▸ **WHAT TO DO**:
1/ For the passage on the Times Square New Year's cleanup, decide whether each statement agrees with it: (a) Most of the trash on the sidewalks and streets is gone by 7 a.m. on January 1; (b) The cleaning crew pushes debris from the curb toward the building line; (c) The city schedules New Year's cleanup through January 3. Answer each with yes or no and quote the words from the passage that settle it.
2/ From the passage on the Times Square New Year's cleanup, quote the part starting with "After the ball drop finishes, the" and going on through "by crew members.".

▸ **TEXT SEGMENT**:
[Start of Attachment]

Other preemptive safety measures include removing newspaper machines, sealing manholes shut, metal-detecting everyone upon entry and confiscating bottles and cans upon arrival.

"We emphasize maximum safety and quality work with minimum public disruption," Pitts said.

After the ball drop finishes, the crowd begins leaving rather quickly and the newly arrived cleaning crew springs to work. The idea is to push debris from the building line to the curb. Leaf blowers and Haulster utility vehicles with "squeegees" attached shove the trash from the curb into the street, where street sweepers and mechanical brooms make a few passes at it all. Objects that could disrupt the machines' operation such as cardboard, string, belts and metal wires are picked out by crew members.

The bulk of the trash left on the sidewalks and streets is cleared by 7 a.m. January 1, seven hours into the new year. So then cleanup is done, right? Not quite. Pitts said a "second wave" of confetti that had landed on Times Square's rooftops at the stroke of midnight begins to blow off skyscrapers onto the streets that morning. That's why the city schedules New Year's cleanup through January 2.

New Years Cleanup

Source: New York City Department of Sanitation

New York City sanitation workers sweep confetti after the ball drop on January 1, 2012.

New York is used to cleaning up after a big celebration, as the West Indian Day Parade in September and the Macy's Thanksgiving Day Parade in November require similar large-scale cleanup efforts. Speed is key to a successful operation, said Dawkins.

"I think what's important is the department is able to clean that area quickly and get traffic moving at least by the early part of the morning, considering the number of the people that are there," Dawkins said. "Basically you get over a million people there, and by 7:00 there are places open to traffic--like the celebration almost never happened."

[End of Attachment]

▸ **RECORDED DATA**:
[Start of Attachment]

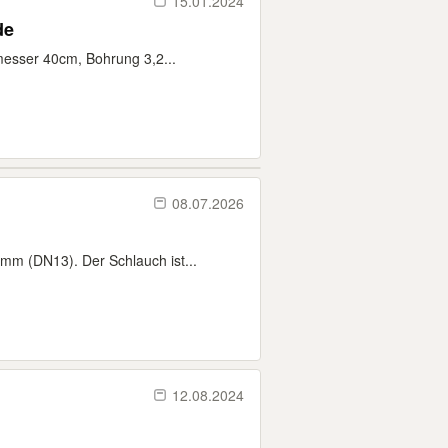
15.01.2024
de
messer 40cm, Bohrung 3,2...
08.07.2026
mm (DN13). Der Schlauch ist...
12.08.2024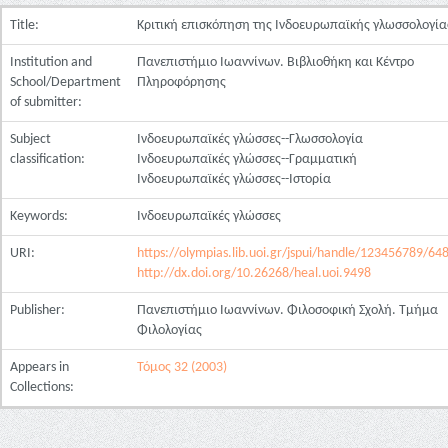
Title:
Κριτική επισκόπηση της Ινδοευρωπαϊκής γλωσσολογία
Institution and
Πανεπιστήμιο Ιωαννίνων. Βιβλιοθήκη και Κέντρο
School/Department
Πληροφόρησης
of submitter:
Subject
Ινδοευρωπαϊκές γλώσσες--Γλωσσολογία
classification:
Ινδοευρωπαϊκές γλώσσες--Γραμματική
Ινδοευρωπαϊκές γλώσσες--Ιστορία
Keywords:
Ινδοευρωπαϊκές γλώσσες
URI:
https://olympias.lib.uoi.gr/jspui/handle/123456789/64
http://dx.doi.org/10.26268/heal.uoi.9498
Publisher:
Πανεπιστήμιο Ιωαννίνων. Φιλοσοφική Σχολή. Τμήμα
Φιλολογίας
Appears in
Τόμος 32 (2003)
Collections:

[End of Attachment]

▸ **ANSWERS BY ITEM**:
1/
(a) Yes: "The bulk of the trash left on the sidewalks and streets is cleared by 7 a.m. January 1"
(b) No: "The idea is to push debris from the building line to the curb."
(c) No: "the city schedules New Year's cleanup through January 2."

2/
After the ball drop finishes, the crowd begins leaving rather quickly and the newly arrived cleaning crew springs to work. The idea is to push debris from the building line to the curb. Leaf blowers and Haulster utility vehicles with "squeegees" attached shove the trash from the curb into the street, where street sweepers and mechanical brooms make a few passes at it all. Objects that could disrupt the machines' operation such as cardboard, string, belts and metal wires are picked out by crew members.